GOAL OF THE EXERCISE
Go through the entries below and collect each line with the string "ventana" in it.

Data items
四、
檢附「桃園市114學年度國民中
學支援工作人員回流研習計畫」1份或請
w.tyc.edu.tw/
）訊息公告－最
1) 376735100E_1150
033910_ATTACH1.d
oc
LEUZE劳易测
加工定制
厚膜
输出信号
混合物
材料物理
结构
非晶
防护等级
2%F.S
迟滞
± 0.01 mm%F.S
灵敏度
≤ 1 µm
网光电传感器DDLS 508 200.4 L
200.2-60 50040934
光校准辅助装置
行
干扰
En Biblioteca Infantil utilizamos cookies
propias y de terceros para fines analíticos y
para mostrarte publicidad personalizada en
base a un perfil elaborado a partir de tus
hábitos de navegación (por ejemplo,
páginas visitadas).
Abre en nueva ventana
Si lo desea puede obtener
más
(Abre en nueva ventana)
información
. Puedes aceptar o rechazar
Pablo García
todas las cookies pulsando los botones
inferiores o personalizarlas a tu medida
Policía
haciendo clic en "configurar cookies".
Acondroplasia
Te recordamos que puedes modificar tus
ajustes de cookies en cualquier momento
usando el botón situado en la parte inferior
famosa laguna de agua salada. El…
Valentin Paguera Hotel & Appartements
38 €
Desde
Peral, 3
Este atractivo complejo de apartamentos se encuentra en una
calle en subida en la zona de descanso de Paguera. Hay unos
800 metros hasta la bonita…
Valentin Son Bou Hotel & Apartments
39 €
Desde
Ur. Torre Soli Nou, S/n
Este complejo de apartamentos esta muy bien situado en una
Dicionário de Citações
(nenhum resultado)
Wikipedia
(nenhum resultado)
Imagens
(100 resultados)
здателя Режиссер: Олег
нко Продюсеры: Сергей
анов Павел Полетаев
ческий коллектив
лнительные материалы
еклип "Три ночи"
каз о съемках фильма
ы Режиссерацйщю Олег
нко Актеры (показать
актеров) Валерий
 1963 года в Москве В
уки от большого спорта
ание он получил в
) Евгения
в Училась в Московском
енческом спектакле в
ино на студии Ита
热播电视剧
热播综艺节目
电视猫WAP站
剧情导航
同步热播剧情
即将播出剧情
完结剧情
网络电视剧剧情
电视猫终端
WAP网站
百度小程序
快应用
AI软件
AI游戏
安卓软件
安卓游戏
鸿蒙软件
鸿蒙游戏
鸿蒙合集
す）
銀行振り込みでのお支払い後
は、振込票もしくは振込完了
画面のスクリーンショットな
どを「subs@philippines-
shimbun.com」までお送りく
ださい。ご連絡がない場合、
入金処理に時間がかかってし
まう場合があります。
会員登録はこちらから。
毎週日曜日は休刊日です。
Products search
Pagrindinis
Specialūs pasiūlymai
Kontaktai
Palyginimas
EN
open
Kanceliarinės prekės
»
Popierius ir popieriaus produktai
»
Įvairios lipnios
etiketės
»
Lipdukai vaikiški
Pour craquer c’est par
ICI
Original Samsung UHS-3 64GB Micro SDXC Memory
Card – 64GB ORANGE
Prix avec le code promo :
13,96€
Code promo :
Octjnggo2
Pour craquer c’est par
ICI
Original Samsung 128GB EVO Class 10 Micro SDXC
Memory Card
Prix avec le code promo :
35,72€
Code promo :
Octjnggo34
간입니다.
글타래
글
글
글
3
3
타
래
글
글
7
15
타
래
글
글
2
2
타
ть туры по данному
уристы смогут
--
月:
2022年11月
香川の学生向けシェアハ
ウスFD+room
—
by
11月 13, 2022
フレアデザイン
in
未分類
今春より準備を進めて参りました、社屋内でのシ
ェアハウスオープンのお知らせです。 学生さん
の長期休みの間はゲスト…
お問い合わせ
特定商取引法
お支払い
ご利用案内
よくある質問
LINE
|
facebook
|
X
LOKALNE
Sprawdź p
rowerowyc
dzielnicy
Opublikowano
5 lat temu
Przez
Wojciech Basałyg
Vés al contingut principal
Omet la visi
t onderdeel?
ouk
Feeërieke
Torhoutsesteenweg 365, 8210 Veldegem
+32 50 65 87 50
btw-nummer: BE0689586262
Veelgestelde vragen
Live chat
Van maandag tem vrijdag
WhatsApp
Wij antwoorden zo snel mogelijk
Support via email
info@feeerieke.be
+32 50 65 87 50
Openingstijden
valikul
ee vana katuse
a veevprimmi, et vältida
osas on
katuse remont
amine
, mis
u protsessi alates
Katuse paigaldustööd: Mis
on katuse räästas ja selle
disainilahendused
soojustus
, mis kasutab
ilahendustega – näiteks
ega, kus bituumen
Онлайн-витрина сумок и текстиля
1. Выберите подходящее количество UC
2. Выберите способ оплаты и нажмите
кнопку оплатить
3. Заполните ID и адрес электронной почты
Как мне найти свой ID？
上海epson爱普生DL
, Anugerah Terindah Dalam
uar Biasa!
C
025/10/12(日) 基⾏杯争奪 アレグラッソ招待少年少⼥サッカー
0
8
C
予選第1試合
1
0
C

TASK RESPONSE
Abre en nueva ventana
(Abre en nueva ventana)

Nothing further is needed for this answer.